Galapagos Islands: Land without frogs

So… why aren’t there any frogs in the Galapagos Islands? I don’t know if Galapagos tour visitors ever wonder about this, but Charles Darwin did find the particular fact quite unnerving… especially since he was ready to study theology for who knows how long and perhaps even become a priest. Could he still do this, upon noticing that the Galapagos Islands had no frogs? There were enough marsh and lake habitats to support amphibian life… why, and this was the question, did God not put amphibians in them!?

Galapagos frog? Not exactly...

There may very well be an interpretable answer to this in the Bible, actually explaining why God decided the Galapagos, out of all places, did not deserve frogs. But Darwin thought, perhaps, there was a simpler solution, much less divine, and much more logical, as to why the Galapagos Islands did not record amphibians. His basic conclusion was: they never got there. While the other animals found in the archipelago did… frogs didn’t. They actually couldn’t… they would die in the oceanic salt water.

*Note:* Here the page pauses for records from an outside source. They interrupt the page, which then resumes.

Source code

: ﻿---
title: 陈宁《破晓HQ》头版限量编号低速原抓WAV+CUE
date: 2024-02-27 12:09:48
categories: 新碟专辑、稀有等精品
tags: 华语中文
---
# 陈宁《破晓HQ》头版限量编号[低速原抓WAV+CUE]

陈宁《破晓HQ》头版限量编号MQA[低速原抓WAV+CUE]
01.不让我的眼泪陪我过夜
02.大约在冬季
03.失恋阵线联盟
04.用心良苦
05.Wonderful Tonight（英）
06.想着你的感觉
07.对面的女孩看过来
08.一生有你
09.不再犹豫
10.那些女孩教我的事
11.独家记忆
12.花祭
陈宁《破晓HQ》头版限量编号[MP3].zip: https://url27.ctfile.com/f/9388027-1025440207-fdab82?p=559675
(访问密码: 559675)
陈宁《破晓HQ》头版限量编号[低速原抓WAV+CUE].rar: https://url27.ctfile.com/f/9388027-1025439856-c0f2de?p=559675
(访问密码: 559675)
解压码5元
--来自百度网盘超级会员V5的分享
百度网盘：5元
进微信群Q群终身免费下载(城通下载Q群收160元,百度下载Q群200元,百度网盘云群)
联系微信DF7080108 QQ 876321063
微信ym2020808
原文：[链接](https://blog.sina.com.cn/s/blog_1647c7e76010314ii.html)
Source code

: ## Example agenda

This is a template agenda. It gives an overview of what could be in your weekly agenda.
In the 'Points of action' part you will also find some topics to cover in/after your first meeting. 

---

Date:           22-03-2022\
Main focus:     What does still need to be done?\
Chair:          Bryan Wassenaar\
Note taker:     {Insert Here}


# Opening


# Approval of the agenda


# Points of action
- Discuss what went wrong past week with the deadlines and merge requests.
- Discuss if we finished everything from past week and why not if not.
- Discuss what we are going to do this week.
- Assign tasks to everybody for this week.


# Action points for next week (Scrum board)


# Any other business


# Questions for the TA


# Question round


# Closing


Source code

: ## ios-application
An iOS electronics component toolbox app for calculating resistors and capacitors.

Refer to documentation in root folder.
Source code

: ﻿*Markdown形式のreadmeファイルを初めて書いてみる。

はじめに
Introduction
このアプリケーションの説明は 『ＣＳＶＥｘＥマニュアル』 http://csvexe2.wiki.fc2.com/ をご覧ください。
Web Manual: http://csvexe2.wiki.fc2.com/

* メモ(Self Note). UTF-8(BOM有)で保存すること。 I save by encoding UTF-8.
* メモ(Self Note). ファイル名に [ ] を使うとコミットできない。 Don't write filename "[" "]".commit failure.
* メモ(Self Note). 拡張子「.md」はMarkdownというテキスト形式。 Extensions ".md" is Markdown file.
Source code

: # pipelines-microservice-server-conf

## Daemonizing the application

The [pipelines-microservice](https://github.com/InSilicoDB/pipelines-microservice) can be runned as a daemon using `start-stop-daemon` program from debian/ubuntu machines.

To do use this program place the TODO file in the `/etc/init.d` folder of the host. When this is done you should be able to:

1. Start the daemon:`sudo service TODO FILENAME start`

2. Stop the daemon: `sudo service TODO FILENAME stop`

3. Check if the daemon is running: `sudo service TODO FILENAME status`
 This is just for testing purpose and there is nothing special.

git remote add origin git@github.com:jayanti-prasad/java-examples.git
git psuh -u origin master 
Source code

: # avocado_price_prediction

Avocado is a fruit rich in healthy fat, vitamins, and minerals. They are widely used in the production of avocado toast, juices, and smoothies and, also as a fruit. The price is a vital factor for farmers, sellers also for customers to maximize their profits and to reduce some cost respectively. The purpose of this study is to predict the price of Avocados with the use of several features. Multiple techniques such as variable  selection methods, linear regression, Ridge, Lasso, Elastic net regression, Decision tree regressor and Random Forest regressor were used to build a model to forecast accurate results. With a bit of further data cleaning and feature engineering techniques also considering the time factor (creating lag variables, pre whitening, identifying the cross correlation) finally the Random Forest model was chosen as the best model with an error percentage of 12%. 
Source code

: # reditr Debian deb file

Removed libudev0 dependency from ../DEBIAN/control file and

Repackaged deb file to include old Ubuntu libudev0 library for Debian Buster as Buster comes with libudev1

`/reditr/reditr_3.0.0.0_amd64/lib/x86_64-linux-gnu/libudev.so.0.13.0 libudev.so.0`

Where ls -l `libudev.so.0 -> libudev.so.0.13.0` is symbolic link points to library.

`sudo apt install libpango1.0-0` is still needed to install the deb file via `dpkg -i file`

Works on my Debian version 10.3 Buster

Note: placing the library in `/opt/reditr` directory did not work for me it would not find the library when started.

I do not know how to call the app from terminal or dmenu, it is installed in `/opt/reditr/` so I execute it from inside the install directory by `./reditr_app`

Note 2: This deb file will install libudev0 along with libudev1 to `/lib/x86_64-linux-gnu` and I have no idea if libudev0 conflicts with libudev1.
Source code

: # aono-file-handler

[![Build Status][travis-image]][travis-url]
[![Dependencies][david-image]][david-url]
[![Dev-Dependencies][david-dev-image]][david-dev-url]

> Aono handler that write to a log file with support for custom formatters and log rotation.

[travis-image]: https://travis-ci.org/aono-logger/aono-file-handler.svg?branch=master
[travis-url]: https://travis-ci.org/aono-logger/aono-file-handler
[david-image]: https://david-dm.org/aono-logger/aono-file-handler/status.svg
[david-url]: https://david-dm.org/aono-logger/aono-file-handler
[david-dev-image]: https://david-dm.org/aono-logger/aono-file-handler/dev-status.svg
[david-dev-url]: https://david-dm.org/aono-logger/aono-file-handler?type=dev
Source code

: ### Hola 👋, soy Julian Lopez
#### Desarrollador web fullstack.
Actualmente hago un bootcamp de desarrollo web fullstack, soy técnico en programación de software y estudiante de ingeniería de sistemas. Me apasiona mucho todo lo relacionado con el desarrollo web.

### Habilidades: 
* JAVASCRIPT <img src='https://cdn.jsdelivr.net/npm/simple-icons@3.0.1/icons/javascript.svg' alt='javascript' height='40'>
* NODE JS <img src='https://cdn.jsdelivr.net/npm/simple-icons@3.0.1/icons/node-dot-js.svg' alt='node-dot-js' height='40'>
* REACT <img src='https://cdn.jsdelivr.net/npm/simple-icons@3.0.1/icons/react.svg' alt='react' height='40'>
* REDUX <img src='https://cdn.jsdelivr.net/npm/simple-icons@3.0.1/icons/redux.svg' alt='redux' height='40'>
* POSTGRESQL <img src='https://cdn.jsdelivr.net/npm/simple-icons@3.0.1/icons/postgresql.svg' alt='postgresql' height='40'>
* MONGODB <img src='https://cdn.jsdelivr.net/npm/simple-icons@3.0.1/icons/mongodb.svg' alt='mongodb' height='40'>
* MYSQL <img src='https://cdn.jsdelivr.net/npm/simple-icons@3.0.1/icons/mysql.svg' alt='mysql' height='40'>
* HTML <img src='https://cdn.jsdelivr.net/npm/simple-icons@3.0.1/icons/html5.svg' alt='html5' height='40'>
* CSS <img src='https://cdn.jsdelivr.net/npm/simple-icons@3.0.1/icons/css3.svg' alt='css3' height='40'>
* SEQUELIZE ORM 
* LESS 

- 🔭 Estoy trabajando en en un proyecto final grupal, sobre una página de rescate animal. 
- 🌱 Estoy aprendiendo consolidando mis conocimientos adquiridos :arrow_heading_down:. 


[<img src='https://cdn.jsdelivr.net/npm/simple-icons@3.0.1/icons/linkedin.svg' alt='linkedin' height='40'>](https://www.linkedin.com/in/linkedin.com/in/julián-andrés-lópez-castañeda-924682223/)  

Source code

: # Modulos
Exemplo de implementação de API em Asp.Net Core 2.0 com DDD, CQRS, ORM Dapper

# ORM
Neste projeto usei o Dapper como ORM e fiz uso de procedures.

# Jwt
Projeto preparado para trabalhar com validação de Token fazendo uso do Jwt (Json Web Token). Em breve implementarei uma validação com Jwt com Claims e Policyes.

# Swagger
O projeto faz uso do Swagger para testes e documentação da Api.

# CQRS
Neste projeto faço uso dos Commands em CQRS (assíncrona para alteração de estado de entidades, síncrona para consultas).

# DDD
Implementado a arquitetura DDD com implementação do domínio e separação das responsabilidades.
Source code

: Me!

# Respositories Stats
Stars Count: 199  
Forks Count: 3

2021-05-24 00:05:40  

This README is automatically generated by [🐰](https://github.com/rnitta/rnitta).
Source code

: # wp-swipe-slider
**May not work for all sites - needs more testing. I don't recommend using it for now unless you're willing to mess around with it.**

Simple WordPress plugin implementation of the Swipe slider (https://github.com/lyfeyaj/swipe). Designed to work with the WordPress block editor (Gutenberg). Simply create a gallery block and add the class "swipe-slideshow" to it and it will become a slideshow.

So putting two and two together, this could feasibly suggest that, at some point, the Galapagos Islands had no living creatures on them, and that the only living creatures Darwin found somehow traveled to the islands by their own means. No divine intervention… just plain transportation on large rafts of vegetation.

Darwin’s absence-of-frogs observation may have been one of the earliest suggestions of a land without animals… past the Seventh Day of Creation, that is.  “This could be big… very big.”